Another Spring musical resource is from Antonio Vivaldi's The Four Seasons.  It is the Violin Concerto in F Major.  (Here is a place where you can listen to it although you'll have to ignore the autumnal images on the video.  Yes, this piece of music traditionally represents Autumn, but when I hear it I envision green lawns dotted with hopping rabbits.  Listen to the piece and hopefully you will hear the "hopping" part of the music.  My students and I listen to this while we sit on our carpeted area and pretend to be rabbits.  We hop during the "hopping" parts of the music, and during the other parts, we wiggle our rabbit noses, eat carrots, parsley, and lettuce, take a quick rabbit nap, and scutter underneath a hedge to get out of the rain.

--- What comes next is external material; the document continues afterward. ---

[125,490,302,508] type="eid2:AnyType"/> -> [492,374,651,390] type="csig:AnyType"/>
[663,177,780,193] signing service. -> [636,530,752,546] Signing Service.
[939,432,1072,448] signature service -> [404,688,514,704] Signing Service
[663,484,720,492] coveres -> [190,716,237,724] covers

If, after listening to the "hopping music", you are still feeling rabbit-ish, you might also like Rabbits and Raindrops by Jim Arnosky.  This is a great book with beautiful illustrations that go right along with the Vivaldi rabbit hopping activity.

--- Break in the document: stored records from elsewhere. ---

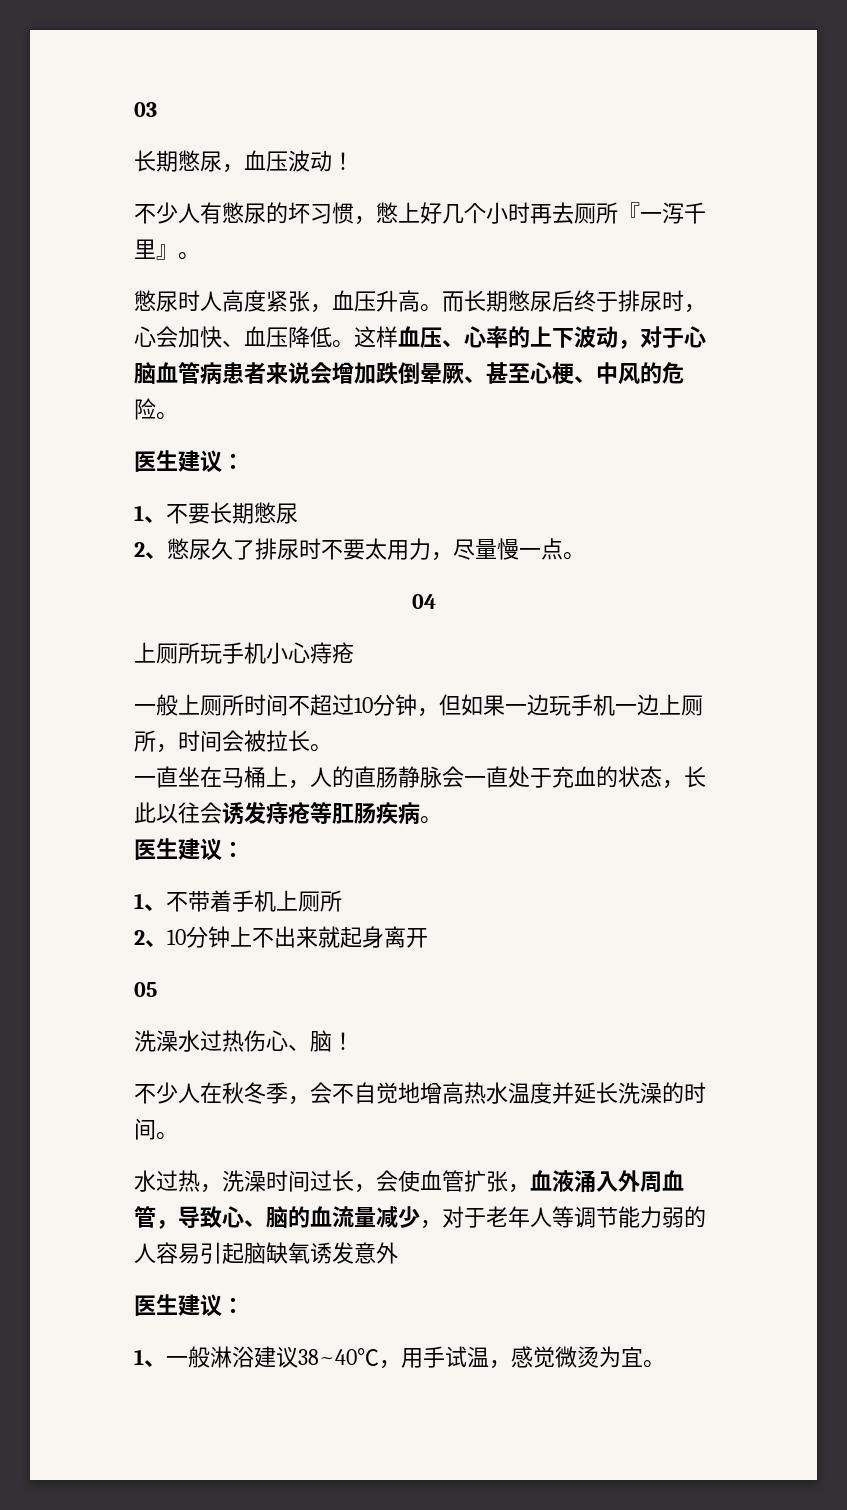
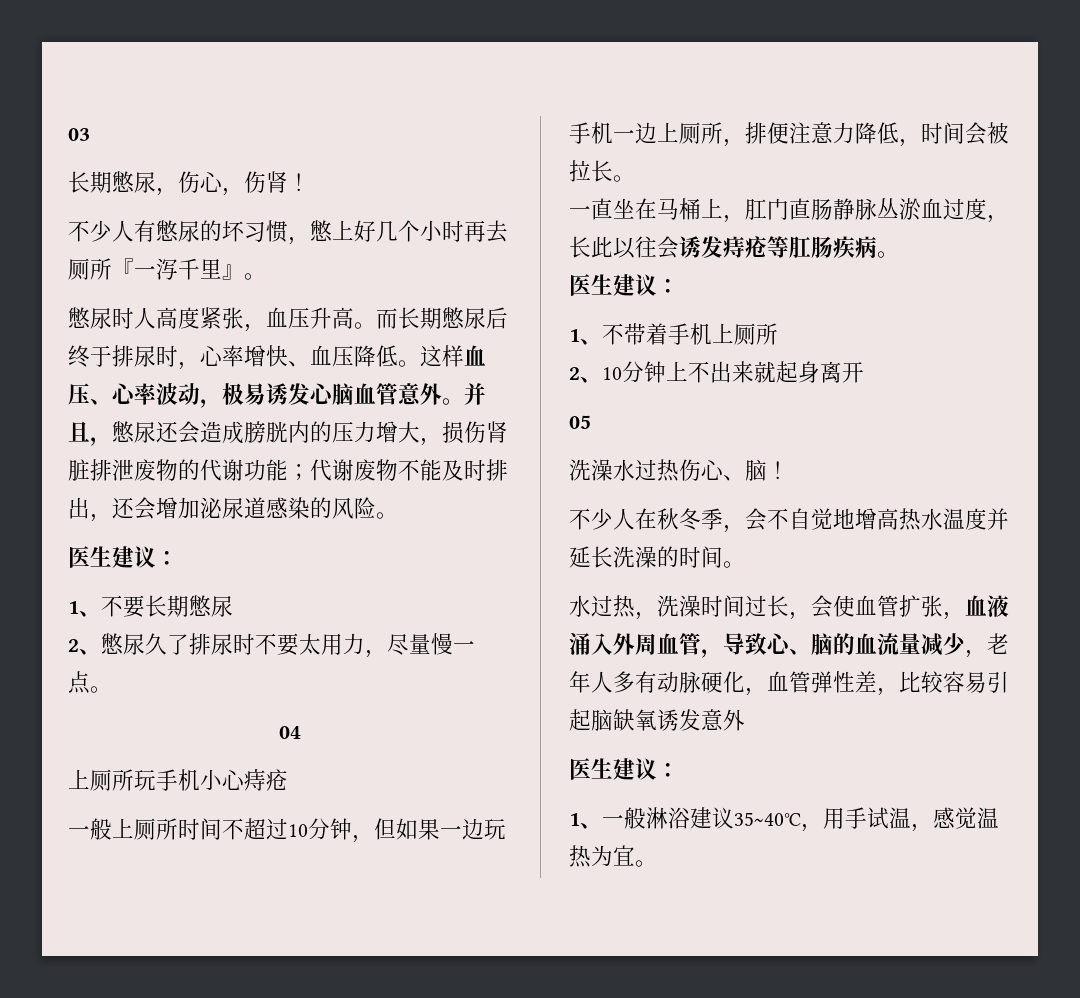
[244,150,332,172] 血压波动 -> [178,171,288,196] 伤心，伤肾
[156,326,200,348] 会加 -> [222,345,266,367] 率增
[508,326,706,349] [134,362,684,385] 的上下波动，对于心脑血管病患者来说会增加跌倒晕厥、甚至心梗、中风的危 -> [156,383,486,408] [68,421,508,446] [68,459,508,481] [68,497,354,522] 波动，极易诱发心脑血管意外。并且，憋尿还会造成膀胱内的压力增大，损伤肾脏排泄废物的代谢功能；代谢废物不能及时排出，还会增加泌尿道感染的风
(178, 748) none -> [745,122,921,147] 排便注意力降低，
[310,766,354,788] 人的 -> [745,198,789,220] 肛门
[442,766,662,788] 会一直处于充血的状态 -> [877,198,987,221] 丛淤血过度
[442,1206,706,1228] [134,1243,156,1263] 对于老年人等调节能力弱的人 -> [987,633,1009,654] [569,671,943,696] 老年人多有动脉硬化，血管弹性差，比较
[298,1348,379,1366] 38~40℃ -> [734,812,801,826] 35~40℃
[555,1346,599,1368] 微烫 -> [977,807,999,829] [569,845,591,868] 温热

Tomorrow we are going to begin a Spring planting activity, indoors.  It is still pretty chilly and the school is pretty strict about what we can plant outdoors, so we are going to plant by making terrariums!  Look for more about this soon, and in the meantime, I hope you enjoy Spring spring-ing!

01 March, 2011

Spinny Birds

If you don't know or haven't heard about something called Angry Birds, fret not.  Apparently it is a little game for mobile phones.  Since I am not so mobile phone savvy, I have never played it, but my students can't seem to stop talking about it!  Hence my name for our little art project for this week.

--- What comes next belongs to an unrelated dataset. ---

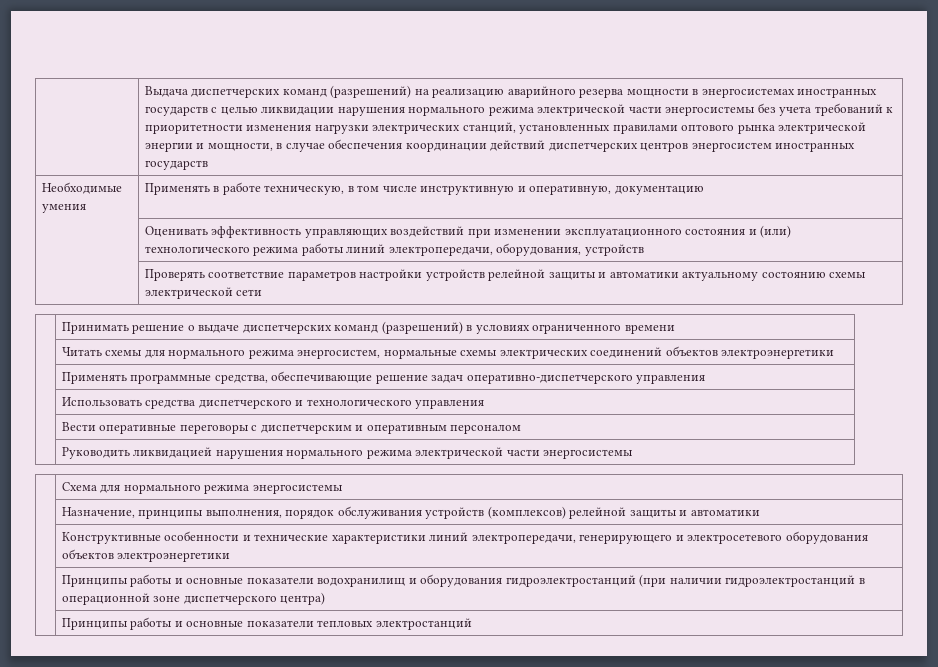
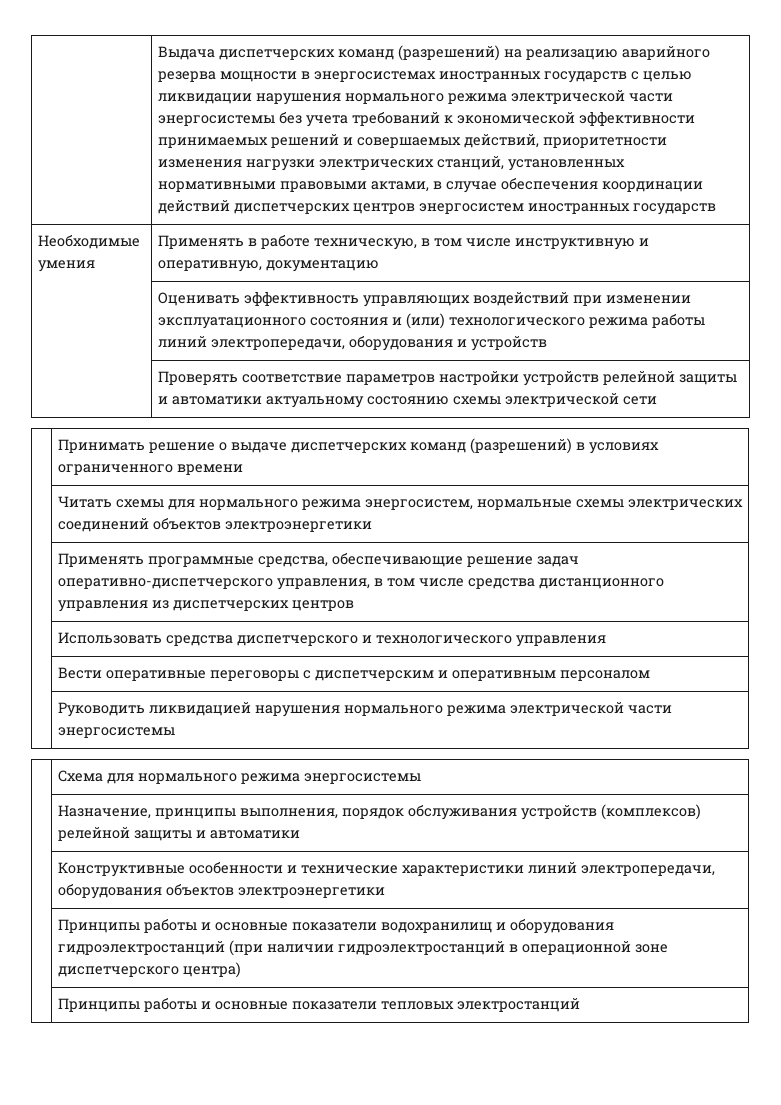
(894, 110) none -> [456,111,695,126] [157,134,539,148] экономической эффективности принимаемых решений и совершаемых действий,
[612,122,867,134] [144,142,273,152] правилами оптового рынка электрической энергии и мощности, -> [157,181,429,192] нормативными правовыми актами,
[496,243,582,256] оборудования, -> [348,336,467,351] оборудования и
[636,374,706,384] управления -> [276,578,664,590] [57,600,354,612] управления, в том числе средства дистанционного управления из диспетчерских центров
[579,534,783,544] генерирующего и электросетевого -> (715, 870) none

Here is my tutorial, How to Make Spinny Birds!


  • paper plates
  • construction paper
  • feathers
  • anything white and fuzzy (we used pillow stuffing)
  • washable tempera paint in squirt bottles
  • salad spinner
  • glue

Optional Extra Materials

  • inexpensive hair gel
  • glitter
  • pipe cleaners
  • string


  • Head over to a thrift shop or a yard sale and pick up an old salad spinner.  I got ours at a yard sale last summer, for $1.  We have one at home, but I still use it for salad - a lot - and I did not want to mix food and paint!
  • Lay out all your materials, making especially sure to put your paint in squirt bottles.  If you don't have any on hand, you could save and use old ketchup bottles or you buy some at any art supply store.  I have some almost exactly like these, I bought from Discount School Supply last year.  They were about 35 cents each, and work very well. (If you happen to have any inexpensive hair gel, add a squirt or two or three, to each paint bottle.  It makes the paint stay very shiny, even after it is dry.)
  • Cut the paper plates, if necessary, so they fit neatly the inside of the salad spinner.  You may have to scrunch them a bit to get them in and out.
  • Place one of the plates into the spinner for a child.  (Or if she is old enough, perhaps you can instruct the child to do this alone.)
  • Ask the child to select the colors he or she would like to use, and to squirt a bit of each color onto the top of the plate.  This was the tricky part for me.  I wanted the children to feel free to use the paint just as they wished, but if they used too much, there wouldn't be any room on the plate for the little "rivers" to extend out from the pool in the middle! I decided to just try to warn them about the "dangers" of too much paint and hope for the best.  They did pretty well!

  • Have a helper hold an extra paper plate over the top of the spinner if it doesn't have a top, as sometimes the paint does tend to fly out a bit.

  • The child holds the spinner handle in one hand and with the other pulls the string in and out and in and out . . .
  • Ta da!!!

  • If you wish you could of course, add glitter to the wet paint.  Glitter makes everything even better, right?  : )
  • After these gorgeous wings dried, the children chose a bird body which I had pre-cut these out of construction paper.  They glued the body and wings to a large piece of sky, and added a small orange beak and feathers.  Our students also liked the idea of adding clouds to the sky so we used some old pillow stuffing for that.  You could also add pipe cleaner feet or string for nest making to the beak . . .  the sky is the limit! 

I hope you have fun making some Spinny Birds too!